Aging Theories in the Commercial Medicine World

The situation regarding the programmed vs non-programmed aging controversy in the commercial world (doctors, patients, pharmaceutical companies) is very different from the situation in the academic world. Patients and doctors tend to be relatively unconcerned about obscure nuances in the theoretical basis of a treatment approach and much more concerned with effectiveness and lack of adverse side-effects. Certification of drugs and treatments generally does not involve extensive theoretical discussion but rather demonstration of effectivity and reasonable side effects.

Commercial operations are much more private and internal thinking about the theoretical basis of some treatment development effort can be closely held.

The global pharmaceutical industry (including biopharmaceuticals) is one of the largest in the world (with a current market capitalization of more than a trillion dollars) and can be expected to grow as populations of developed countries continue to age. According to a study published in JAMA (1/2010), in the U.S. “the pharmaceutical industry is the largest contributor towards funding research, funding over 60 percent. The government contributes to about a third of the costs, with foundations, advocacy organizations and individual donors responsible for the remaining investments.”

During the long period during which programmed aging was virtually universally thought to be theoretically impossible, it was entirely reasonable for a pharmaceutical company dealing with age-related diseases to invest all of its resources into research based on non-programmed aging concepts.

However today, an even cursory review of the literature would reveal that programmed aging can no longer be considered to be “impossible.” Consequently, any such company would need to perform a “due diligence” study of the current situation and produce an internal estimate of the probability that programmed theories are correct along with an estimate of the likely nature of the human aging program and the research directions suggested by that estimate. Any such study would need to consider the following:

  • Programmed aging theories suggest new paths toward treating age-related diseases that consequently present the possibility for rapid initial progress or “low hanging fruit.”
  • A programmed aging approach involves interfering with the operation of a biological program, likely to be similar to other programs and involving signaling, hormones, receptors, proteins, etc. This is a relatively familiar problem.
  • Programmed aging theories suggest that aging, per se, is a treatable condition and therefore suggest that treatments can be devised for delaying and potentially reversing at least some aging symptoms and diseases, especially in relatively older patients.
  • Competitors (e.g. Google Calico and AbbVie) are known to be already pursuing programmed aging research.
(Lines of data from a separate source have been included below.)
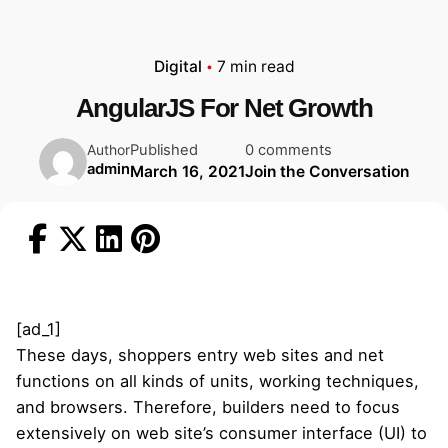
Digital
7 min read
AngularJS For Net Growth
Published
0 comments
Author
admin
March 16, 2021
Join the Conversation
[ad_1]
These days, shoppers entry web sites and net
functions on all kinds of units, working techniques,
and browsers. Therefore, builders need to focus
extensively on web site’s consumer interface (UI) to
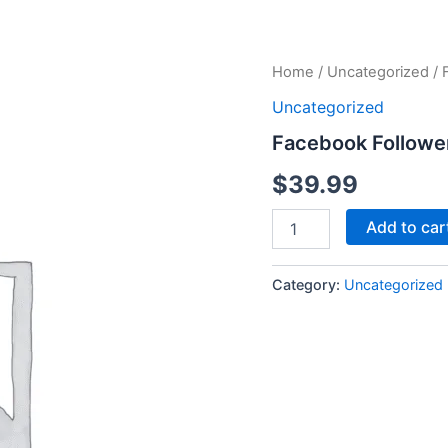
Facebook
Home
/
Uncategorized
/ 
Followers
Uncategorized
quantity
Facebook Followe
$
39.99
Add to car
Category:
Uncategorized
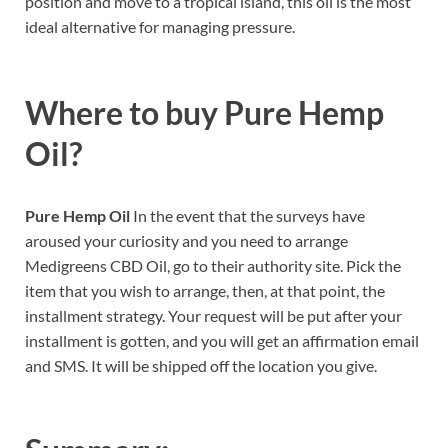
position and move to a tropical island, this oil is the most
ideal alternative for managing pressure.
Where to buy
Pure Hemp
Oil?
Pure Hemp Oil
In the event that the surveys have
aroused your curiosity and you need to arrange
Medigreens CBD Oil, go to their authority site. Pick the
item that you wish to arrange, then, at that point, the
installment strategy. Your request will be put after your
installment is gotten, and you will get an affirmation email
and SMS. It will be shipped off the location you give.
There is of course no such thing as certainty in any drug development effort. Any such research project is essentially an informed wager based on the available information. Given the foregoing it seems unlikely that any larger pharmaceutical company dealing in age-related diseases and conditions would conclude that they can completely ignore programmed aging concepts in developing their research planning. Programmed aging researchers may go from being semi-pariahs to being in high demand!

Are we likely to see the introduction of drugs that have been clinically tested and FDA approved “to delay human senescence?” This is very unlikely to happen because the claim is too broad, the claim is controversial, and the claim is extremely difficult to prove. We are much more likely to see a drug claim along the lines of: “reduces the adverse effects of macular degeneration in certain elderly patients.” Notice the narrow claim, much easier clinical demonstration, and lack of controversial claims. In addition, for programmatic reasons companies would be likely to want to develop 50 drugs to treat 50 different diseases and conditions of aging as opposed to one or a few drugs to treat senescence.

Conclusion: We can expect to see increasing efforts by pharmaceutical companies to explore drug development based on programmed aging concepts.